Let's get some good news for a change. I've written before that the climate bills in Congress could stand to be a lot more ambitious, and the reason is that U.S. emissions are already plunging at a fairly rapid clip. Case in point: The Energy Information Administration just put out a new report finding that CO2 emissions in the United States from energy sources—that is, excluding cow belches and landfills and whatnot—are now down 10 percent from 2005 levels.

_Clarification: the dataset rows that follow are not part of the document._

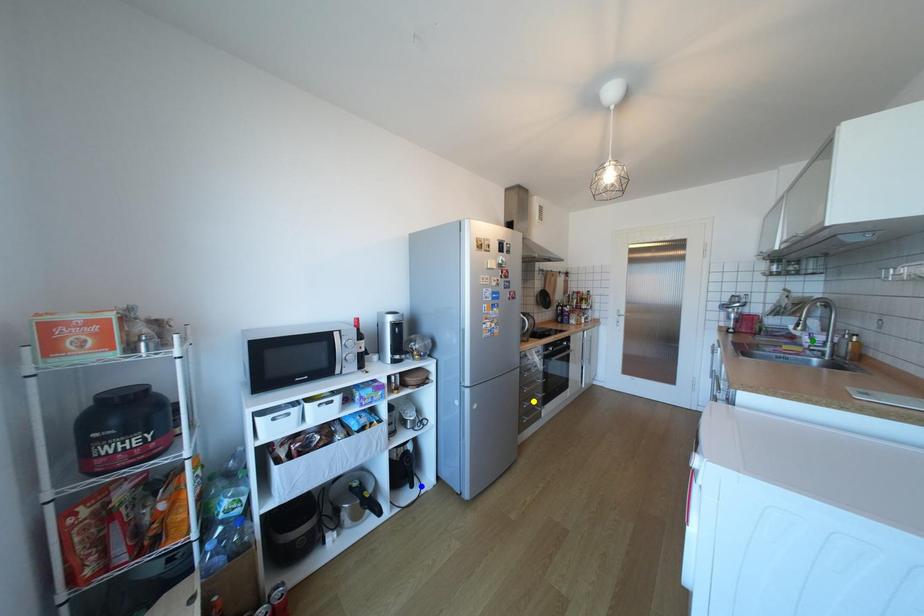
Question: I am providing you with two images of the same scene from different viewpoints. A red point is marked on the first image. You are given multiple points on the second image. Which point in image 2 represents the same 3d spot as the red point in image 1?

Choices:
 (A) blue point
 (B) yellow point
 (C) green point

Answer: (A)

Is that all due to the economic slump? Nope. Only about one-third of the drop is from the recession. Another third is due to the U.S. economy getting more energy efficient—probably a response to the sky-high oil prices in the summer of 2008. And the other third is due to the fact that electric utilities are switching to cleaner energy sources. Power companies are swapping out dirty coal for natural gas (which emits about half the CO2), in part because new discoveries of the latter have caused prices to drop. Renewable power is also gaining ground. Here's a graph:

Interestingly, as Joe Romm highlights, the EIA expects these trends to continue on their own in the years ahead: "[L]onger-term trends continue to suggest decline in both the amount of energy used per unit of economic output and the carbon intensity of our energy supply, which both work to restrain emissions."

This report deserves a lot more attention, especially if Congress ever starts debating climate legislation. Right now, the Kerry-Graham-Lieberman bill would try to cut greenhouse gas emissions 17 percent below 2005 levels by 2020. But we're already more than halfway there—and it's quite likely we'll drop a bit more even without a bill. So there's no good reason why Congress can't craft a much more ambitious carbon cap. The EIA report suggests that meeting that target would be pretty easy.

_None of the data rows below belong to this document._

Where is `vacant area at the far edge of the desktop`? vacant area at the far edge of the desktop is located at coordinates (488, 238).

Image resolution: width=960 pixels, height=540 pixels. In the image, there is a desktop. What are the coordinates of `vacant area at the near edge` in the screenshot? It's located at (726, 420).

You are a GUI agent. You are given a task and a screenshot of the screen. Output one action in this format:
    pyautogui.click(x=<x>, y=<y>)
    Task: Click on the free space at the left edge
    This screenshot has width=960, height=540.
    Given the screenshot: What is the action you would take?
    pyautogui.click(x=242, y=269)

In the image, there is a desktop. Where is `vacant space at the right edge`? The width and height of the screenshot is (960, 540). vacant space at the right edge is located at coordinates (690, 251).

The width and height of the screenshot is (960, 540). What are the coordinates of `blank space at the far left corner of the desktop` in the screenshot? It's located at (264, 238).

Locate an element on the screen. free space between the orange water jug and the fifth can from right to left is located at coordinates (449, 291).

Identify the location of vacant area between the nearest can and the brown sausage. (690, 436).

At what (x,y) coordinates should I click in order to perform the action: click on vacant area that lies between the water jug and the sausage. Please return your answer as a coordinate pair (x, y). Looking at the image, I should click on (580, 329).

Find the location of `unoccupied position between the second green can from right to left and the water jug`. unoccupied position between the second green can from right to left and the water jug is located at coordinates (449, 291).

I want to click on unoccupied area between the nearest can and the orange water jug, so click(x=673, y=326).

And yes, Obama pledged a 17 percent cut at Copenhagen, but at the moment, even when you add up all the Copenhagen pledges, the planet still seems to be on course for a 3°C or 4°C rise in temperatures by the end of the century, well past what many climatologists consider the "safe" limit of 2°C. If the world wants to avoid a major calamity (and that seems like a good idea), then something big has to change, and more-aggressive-than-promised U.S. action would certainly be a start.